Australian councils have launched a nation-first alliance to lobby the government for action on climate change.
Local councils across Australia are set to become the first to form an intra-governmental alliance to push for real action to curb the effects of climate change, this week announcing plans to form Climate Emergency Australia (CEA).
Trent McCarthy, councillor at Darebin City Council – the world’s first council to declare a climate emergency – on Friday exclusively told Government News that most of the thirty one councils who earlier this year declared a climate emergency have backed a plan to form the alliance.
The councils, who come from across all Australian states and territories, in June gave Cr McCarthy in principal support to form the alliance, which will include non-government and government organisations and will also be supplemented by another alliance of councils from across the globe.
The league of councils will work together to encourage local, grassroots action on climate change by sharing resources and best practice examples of green initiatives while pushing for state and federal funding.
Cr McCarthy says that the group will focus on three priorities: boosting the flow of funding from state and federal governments to councils, advocating for federal and state action and pushing for legislative reform to empower councils to act to curb climate change.
“We know that a lot of councils trying to keep their communities safe from some of the worst impacts of climate change need support from state or federal governments whether that’s through funding, legislative reform or at a coordination level,” he said.
The news comes after a motion in June calling for the Australian Government to declare a climate emergency received the support of 66 per cent of councils at the National General Assembly – all councils that Cr McCarthy is optimistic will join the alliance.
Cr McCarthy says the alliance is part of a broader bid to put intra-governmental collaboration on climate change on the Federal Government’s agenda – while also encouraging collaboration with the private sector to help governments identify solutions to global rising temperatures.
“This sort of synergy between state and local and federal action can deliver a lot of outcomes for communities who otherwise are experiencing distress,” he said.
Communities are increasingly calling on their local leaders to act on climate change, Cr McCarthy says, with many councils at the precipice of the issue.
“To give you a sense of some of the challenges there’s rural councils experiencing drought all the way through to inner urban councils dealing with a lot of human health issues such as heatwaves and an environment with a lot of concrete that needs to be cooled down.”
As well as being at the epicentre of the impacts of climate change, councils are well-equipped and ready to act to mitigate and prevent the impacts of climate change, but often held back by funding shortfalls, Cr McCarthy says, which is why he hopes support from higher levels of government will see real grassroots action emerge.

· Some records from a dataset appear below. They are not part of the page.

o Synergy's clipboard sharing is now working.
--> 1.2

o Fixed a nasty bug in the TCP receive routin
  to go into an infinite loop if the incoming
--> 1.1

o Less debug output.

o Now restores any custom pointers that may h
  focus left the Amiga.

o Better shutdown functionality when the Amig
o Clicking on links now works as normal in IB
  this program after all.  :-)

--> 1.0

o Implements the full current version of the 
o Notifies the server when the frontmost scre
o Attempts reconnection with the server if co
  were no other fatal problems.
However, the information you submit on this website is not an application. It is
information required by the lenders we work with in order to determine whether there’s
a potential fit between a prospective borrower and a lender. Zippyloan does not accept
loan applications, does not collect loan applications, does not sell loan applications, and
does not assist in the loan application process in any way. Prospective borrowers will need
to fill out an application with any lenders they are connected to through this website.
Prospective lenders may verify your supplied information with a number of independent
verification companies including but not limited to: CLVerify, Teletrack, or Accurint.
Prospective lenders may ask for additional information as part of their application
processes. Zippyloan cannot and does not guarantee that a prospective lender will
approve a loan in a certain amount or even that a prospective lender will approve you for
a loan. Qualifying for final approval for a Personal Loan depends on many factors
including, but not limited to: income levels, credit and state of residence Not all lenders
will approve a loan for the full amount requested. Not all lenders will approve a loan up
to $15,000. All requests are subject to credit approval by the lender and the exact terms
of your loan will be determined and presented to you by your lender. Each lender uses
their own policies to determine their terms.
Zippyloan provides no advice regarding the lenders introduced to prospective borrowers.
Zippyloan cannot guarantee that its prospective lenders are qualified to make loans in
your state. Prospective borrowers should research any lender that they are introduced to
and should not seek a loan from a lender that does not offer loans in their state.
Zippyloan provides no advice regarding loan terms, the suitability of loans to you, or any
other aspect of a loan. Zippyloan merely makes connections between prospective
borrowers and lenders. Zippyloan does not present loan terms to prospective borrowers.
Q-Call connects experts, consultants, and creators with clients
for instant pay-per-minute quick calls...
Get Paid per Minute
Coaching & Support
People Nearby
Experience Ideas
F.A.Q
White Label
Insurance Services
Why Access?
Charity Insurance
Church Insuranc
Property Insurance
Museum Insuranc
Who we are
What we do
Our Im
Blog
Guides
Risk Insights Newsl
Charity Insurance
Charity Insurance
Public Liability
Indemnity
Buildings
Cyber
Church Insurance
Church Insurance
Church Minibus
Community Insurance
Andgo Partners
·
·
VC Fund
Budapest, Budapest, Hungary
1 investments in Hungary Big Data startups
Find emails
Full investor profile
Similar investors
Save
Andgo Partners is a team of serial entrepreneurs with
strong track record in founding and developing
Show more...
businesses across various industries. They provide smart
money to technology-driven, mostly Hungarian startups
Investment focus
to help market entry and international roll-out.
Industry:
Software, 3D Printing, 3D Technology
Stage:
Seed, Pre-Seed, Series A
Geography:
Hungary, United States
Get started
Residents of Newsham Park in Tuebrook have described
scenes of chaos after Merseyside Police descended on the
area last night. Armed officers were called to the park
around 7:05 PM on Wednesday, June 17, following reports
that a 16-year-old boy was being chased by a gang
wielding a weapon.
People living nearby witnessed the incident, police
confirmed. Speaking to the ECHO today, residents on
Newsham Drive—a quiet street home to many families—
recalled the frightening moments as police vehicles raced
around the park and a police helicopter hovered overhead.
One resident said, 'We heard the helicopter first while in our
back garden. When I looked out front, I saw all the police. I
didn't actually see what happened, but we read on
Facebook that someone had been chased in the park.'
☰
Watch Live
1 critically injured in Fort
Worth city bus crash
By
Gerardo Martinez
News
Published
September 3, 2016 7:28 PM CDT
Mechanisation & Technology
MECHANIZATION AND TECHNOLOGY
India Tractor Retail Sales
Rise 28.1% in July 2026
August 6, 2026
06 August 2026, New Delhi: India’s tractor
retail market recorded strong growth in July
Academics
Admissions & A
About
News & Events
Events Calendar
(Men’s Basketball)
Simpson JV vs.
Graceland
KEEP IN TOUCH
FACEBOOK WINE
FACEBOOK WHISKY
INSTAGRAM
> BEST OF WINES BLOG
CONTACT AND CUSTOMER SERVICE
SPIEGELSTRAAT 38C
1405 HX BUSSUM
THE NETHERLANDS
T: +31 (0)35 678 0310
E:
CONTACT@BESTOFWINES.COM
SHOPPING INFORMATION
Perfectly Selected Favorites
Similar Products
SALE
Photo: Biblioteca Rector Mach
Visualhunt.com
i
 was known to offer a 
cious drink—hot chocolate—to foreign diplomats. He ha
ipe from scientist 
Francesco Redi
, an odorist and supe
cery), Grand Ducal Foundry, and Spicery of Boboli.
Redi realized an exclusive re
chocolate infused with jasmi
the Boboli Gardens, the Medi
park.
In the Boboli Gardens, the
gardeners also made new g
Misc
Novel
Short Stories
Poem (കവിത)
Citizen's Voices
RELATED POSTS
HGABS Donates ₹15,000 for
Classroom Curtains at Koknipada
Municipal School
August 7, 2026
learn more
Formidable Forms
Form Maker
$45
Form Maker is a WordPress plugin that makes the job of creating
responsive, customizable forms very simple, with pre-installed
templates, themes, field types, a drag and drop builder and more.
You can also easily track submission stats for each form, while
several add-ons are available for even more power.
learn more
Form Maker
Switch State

“What’s really driven those commitments and change is that communities stood up and seen this as a way to break deadlock in climate policy and it’s their leadership we need to acknowledge,” he said.
A new online tool which allows councils to share examples of best practice initiatives modelled from UK councils will also be launched as a part of the alliance.
“We want to be able to share solutions as well. One thing we’re hoping to do before the end of this year is bring all the best tools online so any council can look at the smorgasbord of opportunities to keep their people and buildings as safe as possible.”
There are now 900 councils across the world who followed the City of Darebin’s lead in declaring a climate emergency.
The alliance is set to be formally launched later this year.